== SOURCE INFORMATION ==
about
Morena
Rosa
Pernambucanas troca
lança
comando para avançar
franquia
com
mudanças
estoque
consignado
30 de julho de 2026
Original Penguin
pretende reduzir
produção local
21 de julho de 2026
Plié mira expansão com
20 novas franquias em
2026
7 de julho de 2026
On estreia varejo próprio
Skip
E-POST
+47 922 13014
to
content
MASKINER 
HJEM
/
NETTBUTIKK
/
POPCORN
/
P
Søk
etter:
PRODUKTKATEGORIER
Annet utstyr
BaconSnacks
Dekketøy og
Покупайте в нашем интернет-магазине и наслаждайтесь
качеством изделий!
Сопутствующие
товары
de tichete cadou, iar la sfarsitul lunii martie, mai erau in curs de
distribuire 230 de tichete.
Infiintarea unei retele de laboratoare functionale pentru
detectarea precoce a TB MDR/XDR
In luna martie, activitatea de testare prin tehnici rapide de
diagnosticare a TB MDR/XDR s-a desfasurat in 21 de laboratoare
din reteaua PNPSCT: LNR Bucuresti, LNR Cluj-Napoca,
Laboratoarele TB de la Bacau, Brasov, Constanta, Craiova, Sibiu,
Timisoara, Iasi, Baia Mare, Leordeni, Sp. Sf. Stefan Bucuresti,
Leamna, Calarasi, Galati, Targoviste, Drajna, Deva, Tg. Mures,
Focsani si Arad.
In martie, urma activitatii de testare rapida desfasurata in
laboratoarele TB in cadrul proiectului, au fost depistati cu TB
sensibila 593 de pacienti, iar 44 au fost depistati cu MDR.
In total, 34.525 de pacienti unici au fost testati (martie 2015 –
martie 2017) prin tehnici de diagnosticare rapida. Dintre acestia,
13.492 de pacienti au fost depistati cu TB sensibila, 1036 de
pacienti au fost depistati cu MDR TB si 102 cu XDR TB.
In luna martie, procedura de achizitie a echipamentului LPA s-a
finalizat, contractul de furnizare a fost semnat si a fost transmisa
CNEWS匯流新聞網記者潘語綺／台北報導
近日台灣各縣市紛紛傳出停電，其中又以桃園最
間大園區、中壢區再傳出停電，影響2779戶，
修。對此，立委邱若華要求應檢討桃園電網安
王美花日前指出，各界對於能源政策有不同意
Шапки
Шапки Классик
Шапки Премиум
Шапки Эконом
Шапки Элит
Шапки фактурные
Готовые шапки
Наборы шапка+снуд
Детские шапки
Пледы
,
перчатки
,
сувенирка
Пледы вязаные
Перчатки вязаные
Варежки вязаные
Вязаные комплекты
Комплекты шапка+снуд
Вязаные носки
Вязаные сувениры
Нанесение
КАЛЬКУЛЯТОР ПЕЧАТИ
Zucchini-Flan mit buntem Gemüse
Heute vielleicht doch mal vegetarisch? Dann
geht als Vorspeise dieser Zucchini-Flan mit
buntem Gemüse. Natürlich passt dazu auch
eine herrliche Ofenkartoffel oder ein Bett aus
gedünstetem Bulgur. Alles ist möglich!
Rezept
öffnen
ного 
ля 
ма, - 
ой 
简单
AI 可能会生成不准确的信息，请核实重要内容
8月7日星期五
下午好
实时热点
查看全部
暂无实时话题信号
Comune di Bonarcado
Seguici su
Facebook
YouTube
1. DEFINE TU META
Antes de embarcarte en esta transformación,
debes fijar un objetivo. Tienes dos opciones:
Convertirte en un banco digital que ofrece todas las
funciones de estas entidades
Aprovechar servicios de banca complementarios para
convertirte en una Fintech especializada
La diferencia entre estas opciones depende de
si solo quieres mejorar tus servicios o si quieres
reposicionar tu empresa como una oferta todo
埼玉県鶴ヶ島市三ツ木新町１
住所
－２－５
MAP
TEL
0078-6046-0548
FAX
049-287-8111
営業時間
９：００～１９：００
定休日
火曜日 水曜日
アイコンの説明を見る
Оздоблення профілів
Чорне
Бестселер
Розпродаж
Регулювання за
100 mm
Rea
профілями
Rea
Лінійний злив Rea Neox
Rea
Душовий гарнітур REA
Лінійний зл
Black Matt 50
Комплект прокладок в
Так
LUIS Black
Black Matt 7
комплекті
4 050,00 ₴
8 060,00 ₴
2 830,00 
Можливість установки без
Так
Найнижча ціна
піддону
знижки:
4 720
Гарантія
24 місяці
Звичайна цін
===
[JOB ITEM] Rewrite the listing as a JSON list of strings, one string per line and with blank lines left out, starting at its first line and ending at the line that contains "Шапки Эконом" (both ends included).

[ANSWER]
[
  "about",
  "Morena",
  "Rosa",
  "Pernambucanas troca",
  "lança",
  "comando para avançar",
  "franquia",
  "com",
  "mudanças",
  "estoque",
  "consignado",
  "30 de julho de 2026",
  "Original Penguin",
  "pretende reduzir",
  "produção local",
  "21 de julho de 2026",
  "Plié mira expansão com",
  "20 novas franquias em",
  "2026",
  "7 de julho de 2026",
  "On estreia varejo próprio",
  "Skip",
  "E-POST",
  "+47 922 13014",
  "to",
  "content",
  "MASKINER ",
  "HJEM",
  "/",
  "NETTBUTIKK",
  "/",
  "POPCORN",
  "/",
  "P",
  "Søk",
  "etter:",
  "PRODUKTKATEGORIER",
  "Annet utstyr",
  "BaconSnacks",
  "Dekketøy og",
  "Покупайте в нашем интернет-магазине и наслаждайтесь",
  "качеством изделий!",
  "Сопутствующие",
  "товары",
  "de tichete cadou, iar la sfarsitul lunii martie, mai erau in curs de",
  "distribuire 230 de tichete.",
  "Infiintarea unei retele de laboratoare functionale pentru",
  "detectarea precoce a TB MDR/XDR",
  "In luna martie, activitatea de testare prin tehnici rapide de",
  "diagnosticare a TB MDR/XDR s-a desfasurat in 21 de laboratoare",
  "din reteaua PNPSCT: LNR Bucuresti, LNR Cluj-Napoca,",
  "Laboratoarele TB de la Bacau, Brasov, Constanta, Craiova, Sibiu,",
  "Timisoara, Iasi, Baia Mare, Leordeni, Sp. Sf. Stefan Bucuresti,",
  "Leamna, Calarasi, Galati, Targoviste, Drajna, Deva, Tg. Mures,",
  "Focsani si Arad.",
  "In martie, urma activitatii de testare rapida desfasurata in",
  "laboratoarele TB in cadrul proiectului, au fost depistati cu TB",
  "sensibila 593 de pacienti, iar 44 au fost depistati cu MDR.",
  "In total, 34.525 de pacienti unici au fost testati (martie 2015 –",
  "martie 2017) prin tehnici de diagnosticare rapida. Dintre acestia,",
  "13.492 de pacienti au fost depistati cu TB sensibila, 1036 de",
  "pacienti au fost depistati cu MDR TB si 102 cu XDR TB.",
  "In luna martie, procedura de achizitie a echipamentului LPA s-a",
  "finalizat, contractul de furnizare a fost semnat si a fost transmisa",
  "CNEWS匯流新聞網記者潘語綺／台北報導",
  "近日台灣各縣市紛紛傳出停電，其中又以桃園最",
  "間大園區、中壢區再傳出停電，影響2779戶，",
  "修。對此，立委邱若華要求應檢討桃園電網安",
  "王美花日前指出，各界對於能源政策有不同意",
  "Шапки",
  "Шапки Классик",
  "Шапки Премиум",
  "Шапки Эконом"
]